Strona:Wybór pism J. I. Kraszewskiego T.X.djvu/277

Z Wikiźródeł, wolnej biblioteki
Ta strona została skorygowana.

269
SFINKS.

Jan żywo wyciągnął rękę ku niemu, podając mu pieniądz, i uciekł.
Obrawszy sobie ubogie mieszkanie na Zamkowéj ulicy, może przez pamięć, że tu mieszkał z Batrani’m, którego polecenie spełnił, modląc się jak umiał na grobie jego matki we Florencyi, — Jan począł myśleć, co pocznie i jak żyć daléj będzie?
Dotąd zadaniem jego była sama sztuka; teraz się odkrywała druga strona, strona czarna zagadki: — zastosowanie sztuki do życia, pogodzenie obojga.

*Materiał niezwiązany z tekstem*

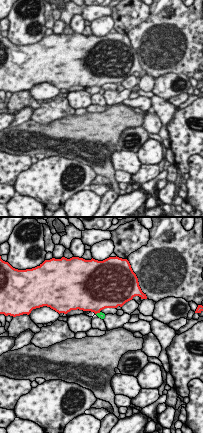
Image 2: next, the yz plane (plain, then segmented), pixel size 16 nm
contact (98, 313); calibres 100 and 440 nm

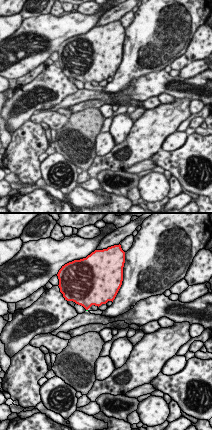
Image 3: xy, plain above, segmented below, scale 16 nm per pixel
no contact

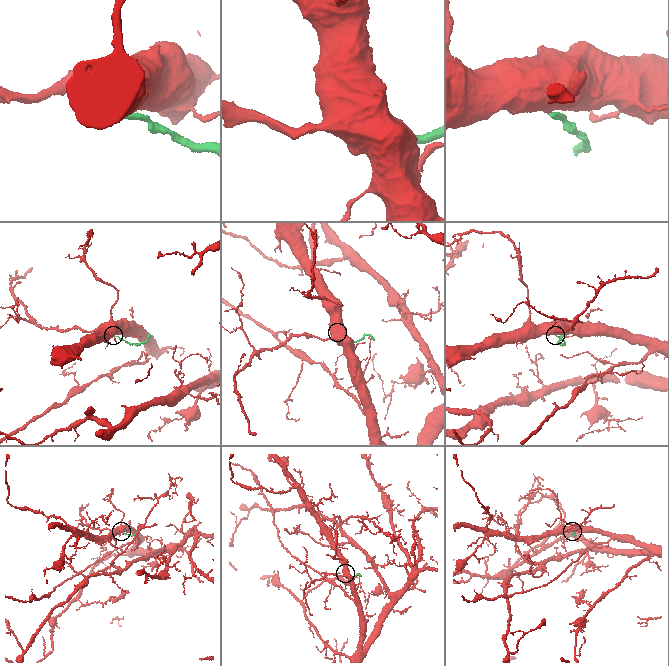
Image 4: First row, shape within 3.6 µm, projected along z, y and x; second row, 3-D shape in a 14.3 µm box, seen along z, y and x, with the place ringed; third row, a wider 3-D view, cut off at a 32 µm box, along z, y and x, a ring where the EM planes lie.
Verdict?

Poświęcić się dla materyalizmu korzyści i bytu dobrego, obrócić natchnienie w chleb, godziłoż się? Pomyślawszy, że w téj drodze za zarobkiem nieraz przyjdzie zaprzeć się sztuki, zdeptać myśl i poniżyć się do wyrobów bezdusznych, drżał i oburzał się artysta. W pełni życia, talentu, siły, czuł się usposobionym do tworzenia, do wydania swych myśli; ale w kraju, który mu los wydzielił, jak było użyć talentu? kto go potrafi ocenić? kto go nagrodzi współczuciem? Czasy Stanisławowskiéj stypy przechodziły, walką wrzał kraj cały; obraz i dzieło sztuki w obliczu ważących się wielkich losów ludu, były nikczemne, nieznaczące. Co pozostawało artyście? Czekać i cierpieć.
Tak, ale i żyć było potrzeba.
Jan więc musiał wynijść z apatyi, ruszyć się i szukać chleba.
Wiele go kosztowała robota niestosowna i upokarzająca, którą mu dawano; przecięż zdobył się na odwagę potrzebną, i w dumie znalazł środek do zniżenia się bez skalania. Robił ręką bez duszy, z gorzkim uśmiechem, owe malowania na murze, które kilka tygodni, nieznany nikomu, dla chleba podejmować musiał.